SpaceX is preparing to send a Russian to the ISS despite the war in Ukraine

This is a first: SpaceX will transport a Russian cosmonaut to the International Space Station. All this in a degraded geopolitical context between Americans and Russians.

It will be a great first time. And perhaps a slightly odd moment given the geopolitical situation born of the war in Ukraine. On September 29, 2022, at the earliest, a Falcon 9 rocket powered by SpaceX will be launched from the United States. Nothing out of the ordinary so far. On board a crew. Again, routine. But among the astronauts there will be a Russian.

A Russian cosmonaut on a SpaceX flight

Anna Kikina is actually announced along with two Americans, Nicole Aunapu Mann and Josh A. Cassada, and Japanese Koichi Wakata. Only the latter is a veteran, with four space missions already under his belt. The other three open theirs on the occasion of the SpaceX Crew-5 mission, which will take them to the International Space Station (ISS).

The presence of a Russian in this escape seems incongruous in light of the tensions that are now heavily straining relations between Moscow and Washington, since Russia’s invasion of Ukraine. However, the presence of cosmonaut Anna Kikina was already considered on board the American plane, months before the military aggression.

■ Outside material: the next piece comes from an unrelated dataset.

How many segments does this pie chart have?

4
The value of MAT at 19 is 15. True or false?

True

SpaceX Crew 5. Anna Kikina is on the left. // Source: NASA

This participation is part of an exchange of best practices between the two parties. The Americans are offering a seat in the Falcon 9 rocket to a member of Roscosmos, the Russian space agency. In return, the Russians reserve a place for a NASA astronaut on board a Soyuz rocket. In both cases, it is a matter of having a ticket to the ISS.

Historically, the United States and Russia have intensified their space cooperation in recent decades – the International Space Station is partly the result of this rapprochement. In the past, each has transported personnel from each other on various occasions. The days of direct rivalry during the Cold War appeared to be over.

Today is rather the time to distance ourselves between the two parties. One sign among others: Russia wants to disconnect from the ISS from 2024, which sooner or later will result in a stop to these shared flights. Eventually, Moscow would like to have its own space station again, as in Mir’s time, but at the moment no module has been built.